RECORDS FOR THE TASK:
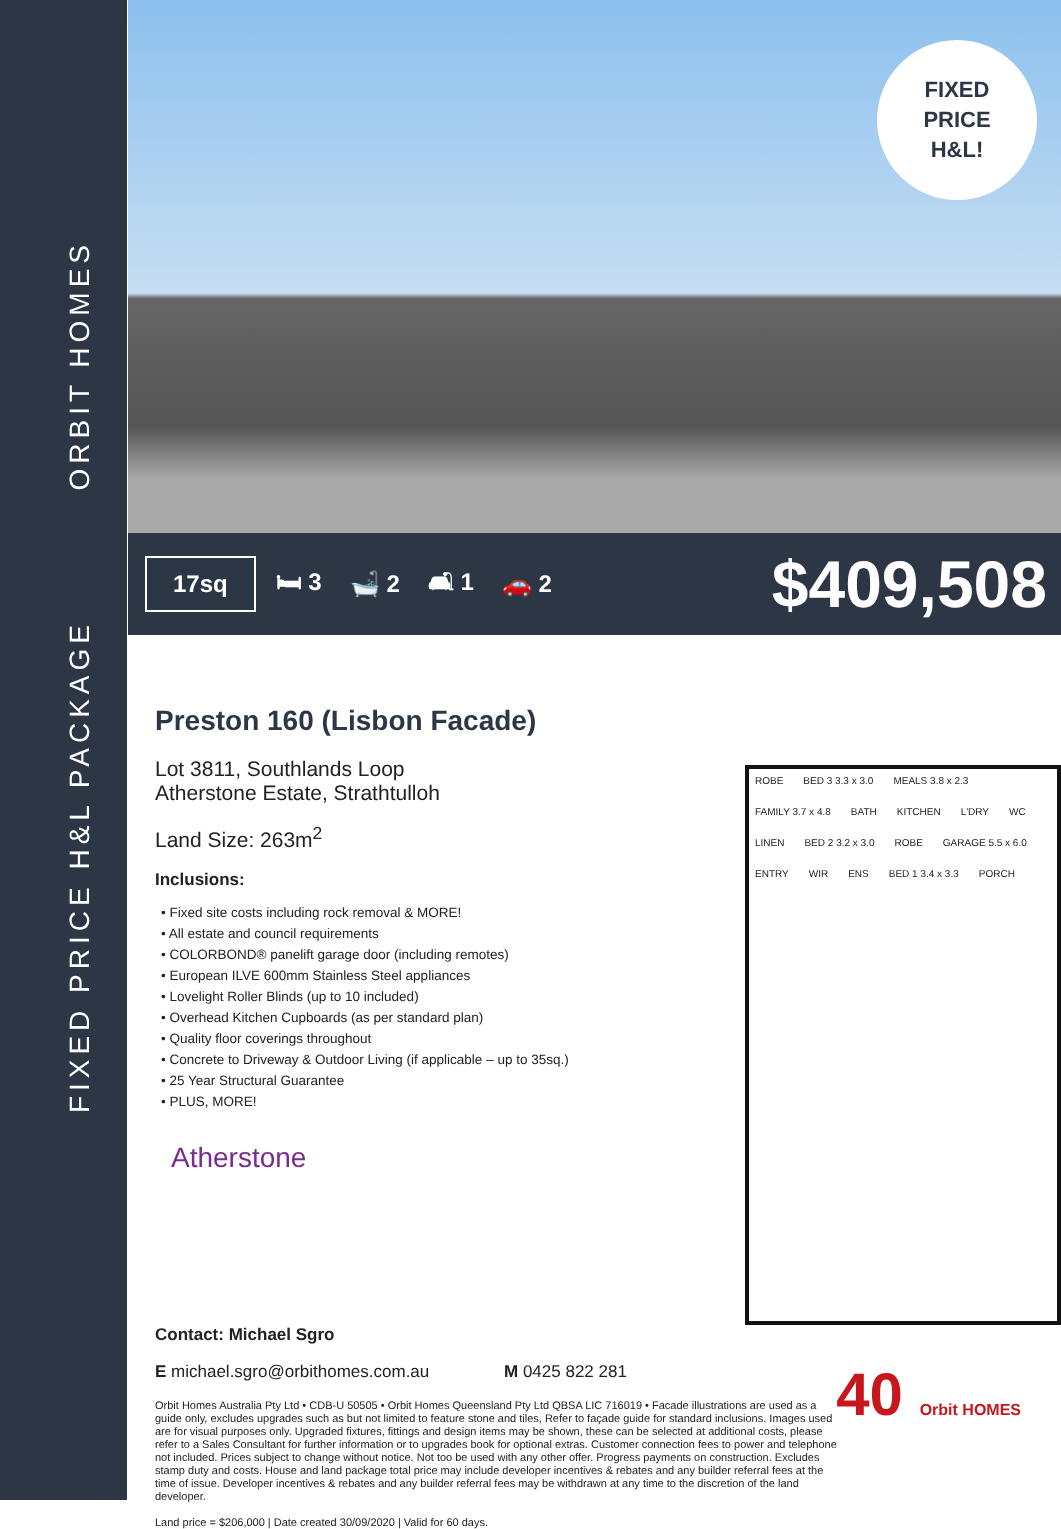ORBIT HOMES
FIXED PRICE H&L PACKAGE
FIXED
PRICE
H&L!
17sq 🛏 3 🛁 2 🛋 1 🚗 2 $409,508
Preston 160 (Lisbon Facade)
Lot 3811, Southlands Loop
Atherstone Estate, Strathtulloh
Land Size: 263m<sup>2</sup>
Inclusions:
• Fixed site costs including rock removal & MORE!
• All estate and council requirements
• COLORBOND® panelift garage door (including remotes)
• European ILVE 600mm Stainless Steel appliances
• Lovelight Roller Blinds (up to 10 included)
• Overhead Kitchen Cupboards (as per standard plan)
• Quality floor coverings throughout
• Concrete to Driveway & Outdoor Living (if applicable – up to 35sq.)
• 25 Year Structural Guarantee
• PLUS, MORE!
Atherstone
ROBE BED 3 3.3 x 3.0 MEALS 3.8 x 2.3 FAMILY 3.7 x 4.8 BATH KITCHEN L'DRY WC LINEN BED 2 3.2 x 3.0 ROBE GARAGE 5.5 x 6.0 ENTRY WIR ENS BED 1 3.4 x 3.3 PORCH
Contact: Michael Sgro
E michael.sgro@orbithomes.com.au M 0425 822 281
Orbit Homes Australia Pty Ltd • CDB-U 50505 • Orbit Homes Queensland Pty Ltd QBSA LIC 716019 • Facade illustrations are used as a guide only, excludes upgrades such as but not limited to feature stone and tiles, Refer to façade guide for standard inclusions. Images used are for visual purposes only. Upgraded fixtures, fittings and design items may be shown, these can be selected at additional costs, please refer to a Sales Consultant for further information or to upgrades book for optional extras. Customer connection fees to power and telephone not included. Prices subject to change without notice. Not too be used with any other offer. Progress payments on construction. Excludes stamp duty and costs. House and land package total price may include developer incentives & rebates and any builder referral fees at the time of issue. Developer incentives & rebates and any builder referral fees may be withdrawn at any time to the discretion of the land developer.
Land price = $206,000 | Date created 30/09/2020 | Valid for 60 days.
40 Orbit HOMES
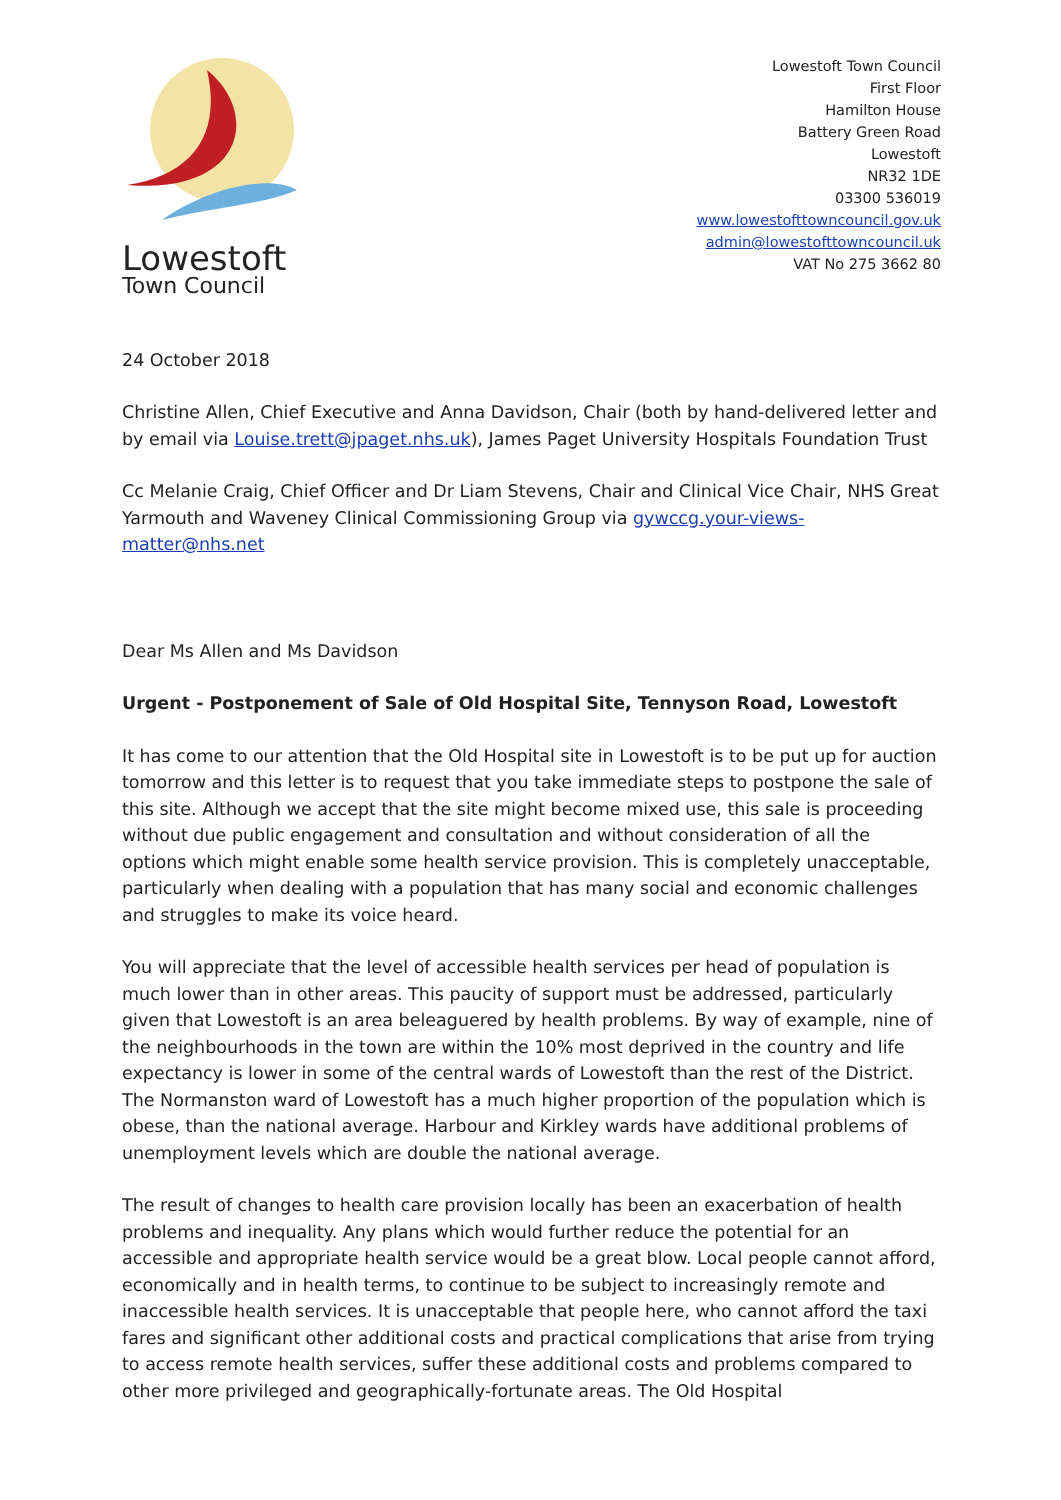Lowestoft
Town Council
Lowestoft Town Council
First Floor
Hamilton House
Battery Green Road
Lowestoft
NR32 1DE
03300 536019
www.lowestofttowncouncil.gov.uk
admin@lowestofttowncouncil.uk
VAT No 275 3662 80
24 October 2018
Christine Allen, Chief Executive and Anna Davidson, Chair (both by hand-delivered letter and by email via Louise.trett@jpaget.nhs.uk), James Paget University Hospitals Foundation Trust
Cc Melanie Craig, Chief Officer and Dr Liam Stevens, Chair and Clinical Vice Chair, NHS Great Yarmouth and Waveney Clinical Commissioning Group via gywccg.your-views-matter@nhs.net
Dear Ms Allen and Ms Davidson
Urgent - Postponement of Sale of Old Hospital Site, Tennyson Road, Lowestoft
It has come to our attention that the Old Hospital site in Lowestoft is to be put up for auction tomorrow and this letter is to request that you take immediate steps to postpone the sale of this site. Although we accept that the site might become mixed use, this sale is proceeding without due public engagement and consultation and without consideration of all the options which might enable some health service provision. This is completely unacceptable, particularly when dealing with a population that has many social and economic challenges and struggles to make its voice heard.
You will appreciate that the level of accessible health services per head of population is much lower than in other areas. This paucity of support must be addressed, particularly given that Lowestoft is an area beleaguered by health problems. By way of example, nine of the neighbourhoods in the town are within the 10% most deprived in the country and life expectancy is lower in some of the central wards of Lowestoft than the rest of the District. The Normanston ward of Lowestoft has a much higher proportion of the population which is obese, than the national average. Harbour and Kirkley wards have additional problems of unemployment levels which are double the national average.
The result of changes to health care provision locally has been an exacerbation of health problems and inequality. Any plans which would further reduce the potential for an accessible and appropriate health service would be a great blow. Local people cannot afford, economically and in health terms, to continue to be subject to increasingly remote and inaccessible health services. It is unacceptable that people here, who cannot afford the taxi fares and significant other additional costs and practical complications that arise from trying to access remote health services, suffer these additional costs and problems compared to other more privileged and geographically-fortunate areas. The Old Hospital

TASK DESCRIPTION:
Tally the lines that hold the word "including" in the listing, and give the tally with nothing else.

FINISHED EXERCISE:
2